Man, this card takes me back to when I had just gotten back into the game again because of some friends of mine playing it at the time. Course now those friends aren’t around anymore, and I don’t play the game as much as a result…but hey! It was cool to see this card while I was playing with other people at a card store I used to visit on occasion that was at least a 30-40 minute drive away from me!…until the store closed down…geez…

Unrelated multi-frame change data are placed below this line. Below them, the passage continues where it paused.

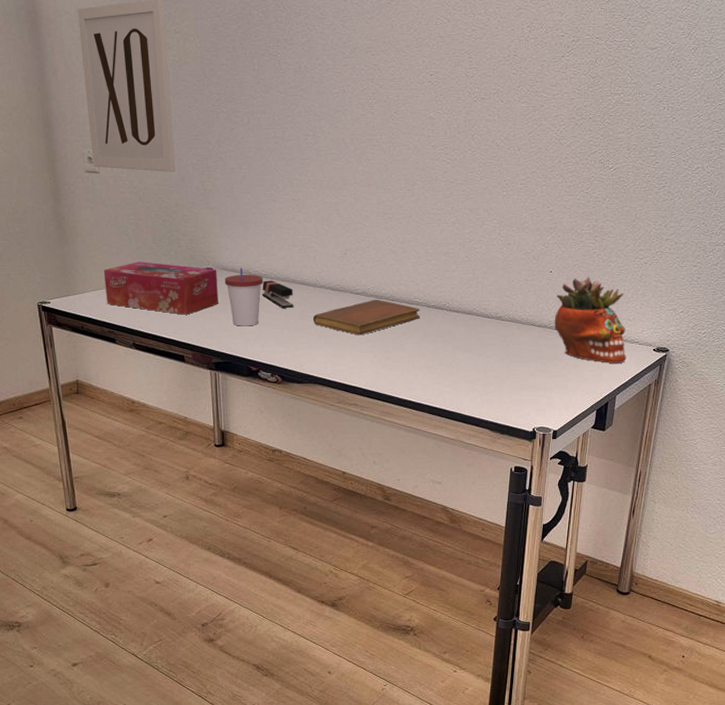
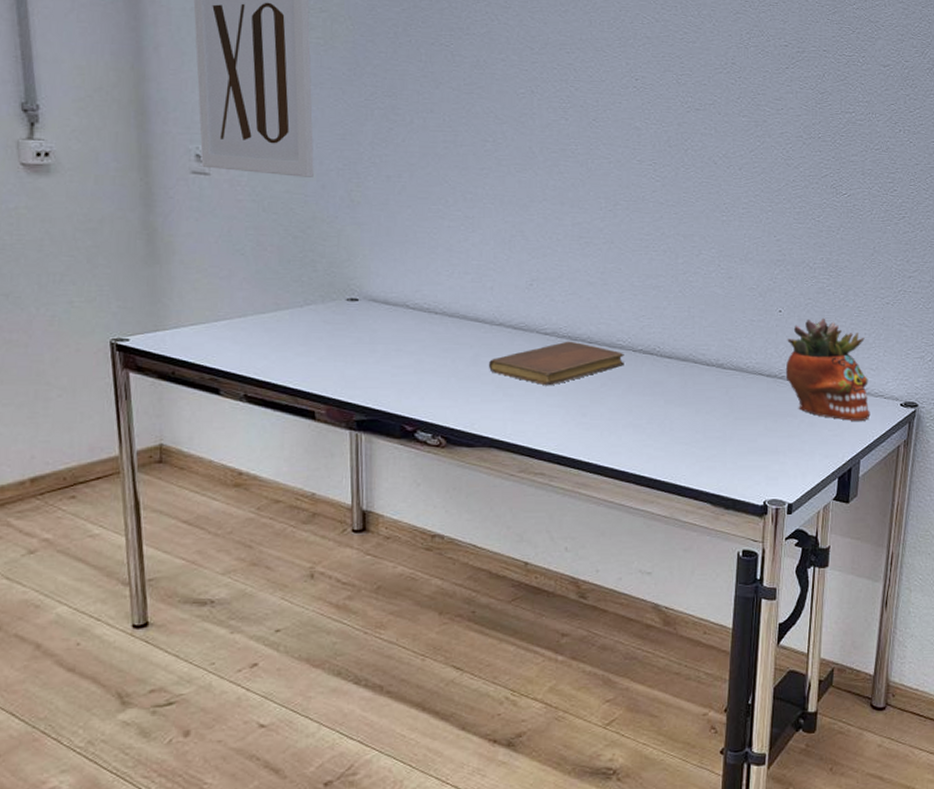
tissue box: present [103,262,219,315] -> none [208,288,365,358]
cup: present [225,267,263,326] -> none [374,299,425,374]
stapler: present [262,280,294,308] -> none [423,315,465,351]

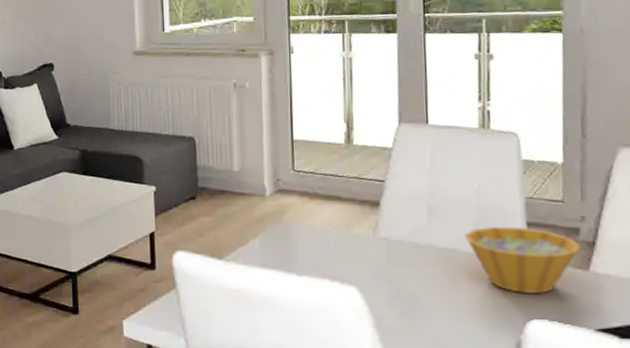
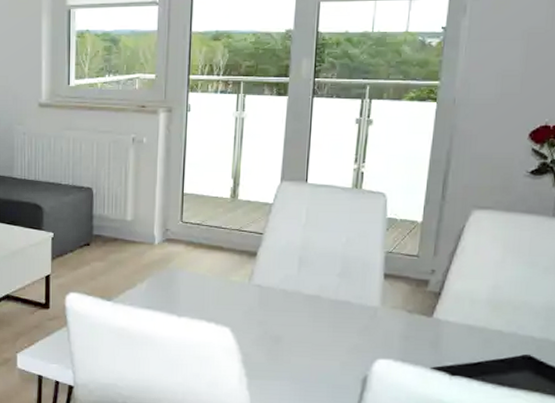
bowl: present [464,227,581,293] -> none [329,277,428,336]

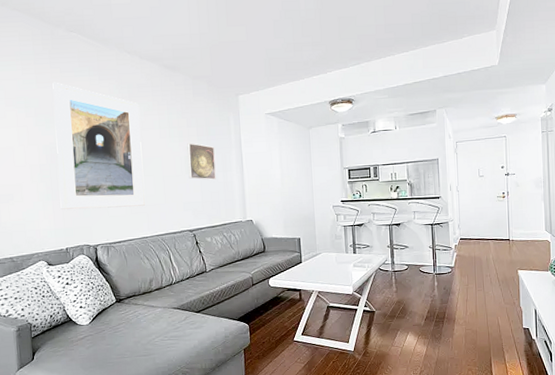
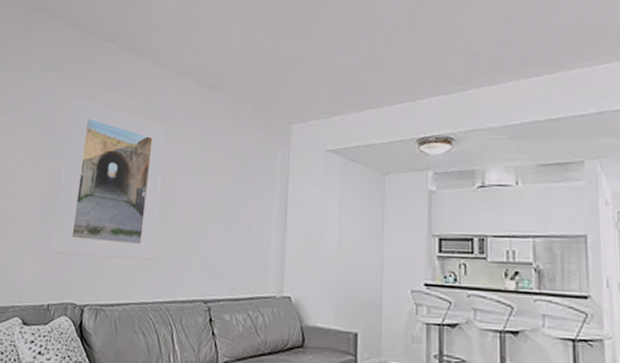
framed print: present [187,143,216,180] -> none [214,182,251,234]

Tropical Beach is an older but newer Stadium card that was initially given out as the prize card at the World Championships in 2011 and 2012, before being replaced by Champions Festival at Worlds 2013. Players participating at Worlds 2011 were able to get a special 9-card set of Tropical Beach, 7 in each of 7 languages and the final 2 advertising the 2012 World Championship (the 2012 set was just the 7 cards in 7 languages). And the effect of this card was incredibly impactful for anyone who could play it: once during each player’s turn, that player could draw until they have 7 cards in hand, but if they do, their turn immediately comes to an end.
If cards like Professor Juniper and Sycamore would be played despite the restriction of being a Supporter on top of discarding your hand, and if Pokemon like Shaymin-EX or Silvally-GX can exist that draw you an obscene amount of cards during your turn, then it probably stands to reason that DRAWING CARDS IS GOOD!! The symmetrical effect means that both players can have access to this card, meaning they can both set-up for their next turn by drawing at what would be the end of their turn anyway (minus the attack, obviously). Set-up becomes a lot easier when you’ve got access to draw power like that, so it’s good to skip a turn when it’s to your advantage!
Tropical Beach was a card that defined an era of the game for a time, and even to this day, it can still pull its weight in Expanded! Though there’s really only one particular deck that uses it, since we’ve had some pretty outrageous Stadiums show up the past few years, but hey, if you can afford to lose a turn for that immense draw power, you’ll be in good business for sure!
Standard: N/A (the card isn’t Standard-legal at the moment, but hey, if it did I’m sure it would see play)
Expanded: 3/5 (it’s not in a high-impact deck in the format, but it is pretty reliable for such a deck)
Limited: N/A (having never come out in a main set, it’s actually not playable in Limited!)
Arora Notealus: The only deck I could find that reliably ran Tropical Beach is something called “Shock Lock”. It looks like the main goal is Paralyzing your opponent’s Active Pokemon, keeping them from attacking you while you…deck them out, I guess? There’s probably a good reason the deck isn’t used, though – outside of the general inconsistency it has, what with having to loop around Raichu’s Evoshock multiple times while milling cards with Team Rocket’s Handiwork of all things, there’s also the small problem of Tropical Beach costing…well, a lot of money. But hey, what would you expect from a World Promo?